Creating trust and understanding between former enemies is a supremely difficult challenge. It is, however, an essential one to address in the process of building a lasting peace. Examining the painful past, acknowledging it and understanding it, and above all transcending it together, is the best way to guarantee that it does not – and cannot – happen again.

The ending of overt violence via a peace agreement or military victory does not mean the achievement of peace. Rather, the ending of violence or a so-called ‘post-conflict’ situation provides “a new set of opportunities that can be grasped or thrown away”. The international community can play a significant role in either nurturing or undermining this fragile peace building process. The United Nations, individual states and international nongovernment organisations (INGOs), have become increasingly involved in trying to rebuild peaceful societies in the aftermath of violent conflict. The dilemmas currently being faced across Europe are only the latest in a line of learning experiences in this complex task of post-conflict peace building. In Namibia and Cambodia, for the first time, the UN launched expanded peacekeeping operations which included not only military security but the coordination of elections. In East Timor, the UN mandate broadened even further to include the establishment of a functioning government and society through comprehensive development, law and order, security and governance objectives. In both Afghanistan and Iraq, extensive reconstruction activities have also been pursued, including an emphasis on establishing security, democracy and good governance. None of these things can become a reality without Truth, Justice and Awareness of Reconciliation.

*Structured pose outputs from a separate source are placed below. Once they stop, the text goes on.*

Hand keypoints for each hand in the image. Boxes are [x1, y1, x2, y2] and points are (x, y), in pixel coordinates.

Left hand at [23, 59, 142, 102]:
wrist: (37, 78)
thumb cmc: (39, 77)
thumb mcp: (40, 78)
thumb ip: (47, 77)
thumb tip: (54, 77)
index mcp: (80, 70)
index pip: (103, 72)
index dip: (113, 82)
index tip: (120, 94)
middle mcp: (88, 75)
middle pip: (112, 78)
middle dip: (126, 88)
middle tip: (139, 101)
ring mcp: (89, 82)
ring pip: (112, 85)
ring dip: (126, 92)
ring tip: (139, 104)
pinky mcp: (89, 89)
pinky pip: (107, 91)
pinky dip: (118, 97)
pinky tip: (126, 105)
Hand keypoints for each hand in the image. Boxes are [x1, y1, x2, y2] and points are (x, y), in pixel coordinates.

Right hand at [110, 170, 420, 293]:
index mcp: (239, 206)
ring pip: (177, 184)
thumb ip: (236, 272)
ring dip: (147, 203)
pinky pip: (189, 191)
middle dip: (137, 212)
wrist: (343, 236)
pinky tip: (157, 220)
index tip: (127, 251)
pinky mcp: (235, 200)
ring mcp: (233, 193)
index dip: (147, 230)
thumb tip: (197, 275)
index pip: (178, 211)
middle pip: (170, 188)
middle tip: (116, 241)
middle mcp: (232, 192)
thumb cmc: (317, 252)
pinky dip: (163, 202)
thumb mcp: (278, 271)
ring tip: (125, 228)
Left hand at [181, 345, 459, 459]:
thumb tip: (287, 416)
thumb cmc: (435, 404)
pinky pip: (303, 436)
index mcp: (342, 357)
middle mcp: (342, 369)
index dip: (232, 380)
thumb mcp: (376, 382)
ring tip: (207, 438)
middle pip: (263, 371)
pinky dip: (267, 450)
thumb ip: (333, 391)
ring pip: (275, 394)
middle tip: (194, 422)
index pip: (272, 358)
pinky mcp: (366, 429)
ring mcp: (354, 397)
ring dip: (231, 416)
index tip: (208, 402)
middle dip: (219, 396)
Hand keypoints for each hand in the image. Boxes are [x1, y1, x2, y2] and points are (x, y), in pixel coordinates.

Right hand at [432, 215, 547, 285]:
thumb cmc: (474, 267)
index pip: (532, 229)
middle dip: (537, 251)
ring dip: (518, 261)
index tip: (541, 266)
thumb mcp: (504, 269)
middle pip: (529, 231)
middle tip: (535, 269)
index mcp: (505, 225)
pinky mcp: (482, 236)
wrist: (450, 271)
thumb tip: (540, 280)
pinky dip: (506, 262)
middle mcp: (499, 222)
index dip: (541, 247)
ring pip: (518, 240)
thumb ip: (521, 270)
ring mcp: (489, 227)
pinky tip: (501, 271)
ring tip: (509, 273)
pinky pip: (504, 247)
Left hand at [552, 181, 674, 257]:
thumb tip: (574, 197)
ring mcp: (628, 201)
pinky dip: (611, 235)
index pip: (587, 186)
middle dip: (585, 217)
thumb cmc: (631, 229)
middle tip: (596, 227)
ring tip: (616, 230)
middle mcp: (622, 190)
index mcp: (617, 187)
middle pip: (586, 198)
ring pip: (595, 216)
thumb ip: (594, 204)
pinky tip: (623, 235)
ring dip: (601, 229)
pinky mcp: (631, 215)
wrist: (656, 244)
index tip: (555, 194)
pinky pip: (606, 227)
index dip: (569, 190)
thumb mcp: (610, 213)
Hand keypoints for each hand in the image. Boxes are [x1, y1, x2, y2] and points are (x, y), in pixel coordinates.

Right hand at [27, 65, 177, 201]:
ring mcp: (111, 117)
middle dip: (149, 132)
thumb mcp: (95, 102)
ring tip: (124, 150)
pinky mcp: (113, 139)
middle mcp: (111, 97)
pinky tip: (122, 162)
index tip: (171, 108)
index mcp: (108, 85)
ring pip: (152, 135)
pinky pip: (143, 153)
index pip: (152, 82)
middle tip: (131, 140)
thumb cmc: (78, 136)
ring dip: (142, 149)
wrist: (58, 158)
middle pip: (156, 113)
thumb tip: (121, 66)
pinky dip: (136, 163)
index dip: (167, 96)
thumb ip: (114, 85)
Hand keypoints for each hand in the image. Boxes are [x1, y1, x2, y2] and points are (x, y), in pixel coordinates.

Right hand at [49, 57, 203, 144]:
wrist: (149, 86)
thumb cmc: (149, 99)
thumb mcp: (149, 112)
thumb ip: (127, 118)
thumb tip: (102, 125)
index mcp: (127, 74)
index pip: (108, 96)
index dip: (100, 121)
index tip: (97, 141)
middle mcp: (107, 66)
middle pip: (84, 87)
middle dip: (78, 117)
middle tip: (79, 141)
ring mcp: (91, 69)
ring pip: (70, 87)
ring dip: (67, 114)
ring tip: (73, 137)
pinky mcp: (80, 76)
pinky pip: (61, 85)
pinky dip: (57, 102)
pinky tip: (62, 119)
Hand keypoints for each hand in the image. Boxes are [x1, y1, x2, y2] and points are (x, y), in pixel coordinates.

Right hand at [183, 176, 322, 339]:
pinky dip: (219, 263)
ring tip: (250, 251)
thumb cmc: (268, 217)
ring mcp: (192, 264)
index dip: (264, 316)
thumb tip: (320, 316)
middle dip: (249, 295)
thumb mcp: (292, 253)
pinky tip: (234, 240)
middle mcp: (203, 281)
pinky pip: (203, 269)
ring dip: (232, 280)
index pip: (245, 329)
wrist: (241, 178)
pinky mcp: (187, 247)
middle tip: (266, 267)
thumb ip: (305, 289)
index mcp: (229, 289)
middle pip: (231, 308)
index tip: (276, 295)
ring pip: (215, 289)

Nonviolence is a philosophy, an existing theory and a practice, a lifestyle, and a means of social, political and economic struggle as old as history itself. From ancient times to the present times, people have renounced violence as a means of resolving disputes. They have opted instead for negotiation, mediation and reconciliation, thereby resisting violence with a militant and uncompromising nonviolence and respect for the integrity of all human beings, friends and enemies alike. Nonviolence provides us with tools, the positive means to oppose and stop wars and preparations for war, to resist violence, to struggle against racial, sexual and economic oppression and discrimination and to seek social justice and genuine democracy for people throughout the world. In a very real sense, nonviolence is the leaven for the bread that is a new society freed from oppression and bloodshed, a world in which persons can fulfill their individual potentials to the fullest.

Lets all come together to help reconciailation become more of a reality in all our lifes, through social and financial inclusion, in the everlasting pursuit of truth with justice for all. Everyday they are people that need help to reconcile with there past, with family and friends. Countries that need support with helping out there citizens during the war of the middle east and countries worldwide. These are all things that can be prevented and helped through reconciliation with truth and justice.